[Page images and extracted text]
+ + + + + + +
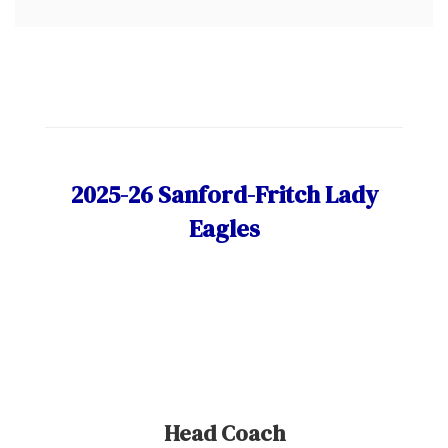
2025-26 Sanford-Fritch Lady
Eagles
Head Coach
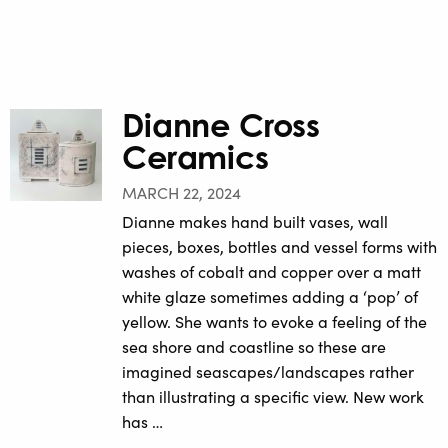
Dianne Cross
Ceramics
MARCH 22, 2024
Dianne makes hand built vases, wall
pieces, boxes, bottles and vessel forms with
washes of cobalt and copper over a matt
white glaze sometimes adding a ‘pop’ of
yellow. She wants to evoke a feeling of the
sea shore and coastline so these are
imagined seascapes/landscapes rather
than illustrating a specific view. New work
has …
+ + + + + + +
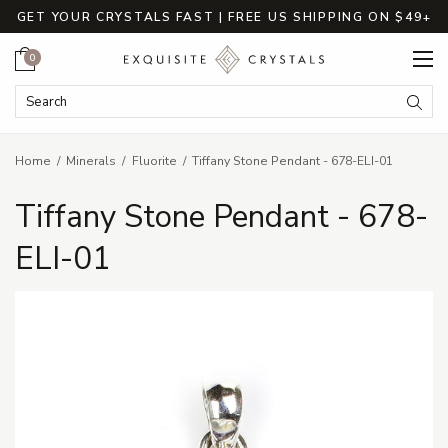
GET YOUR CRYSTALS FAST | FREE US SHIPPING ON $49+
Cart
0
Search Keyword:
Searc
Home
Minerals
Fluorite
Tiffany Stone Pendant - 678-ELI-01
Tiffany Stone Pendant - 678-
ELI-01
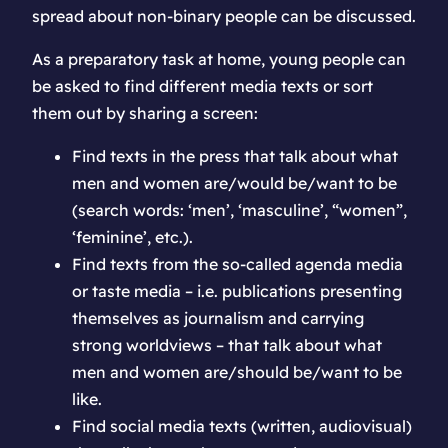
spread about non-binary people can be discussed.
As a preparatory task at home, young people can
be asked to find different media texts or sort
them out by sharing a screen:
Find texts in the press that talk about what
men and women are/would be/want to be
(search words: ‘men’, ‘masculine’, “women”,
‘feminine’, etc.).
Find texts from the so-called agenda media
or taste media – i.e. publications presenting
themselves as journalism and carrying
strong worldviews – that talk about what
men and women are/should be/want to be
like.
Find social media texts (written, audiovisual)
+ + + + + + +
* **YOUR TASK**
Print, exactly, each line above from the one with "2025-26 Sanford-Fritch Lady" to the one with "imagined seascapes/landscapes rather", end lines included. Leave pictures out of it.

* **REPLY**
2025-26 Sanford-Fritch Lady
Eagles
Head Coach
Dianne Cross
Ceramics
MARCH 22, 2024
Dianne makes hand built vases, wall
pieces, boxes, bottles and vessel forms with
washes of cobalt and copper over a matt
white glaze sometimes adding a ‘pop’ of
yellow. She wants to evoke a feeling of the
sea shore and coastline so these are
imagined seascapes/landscapes rather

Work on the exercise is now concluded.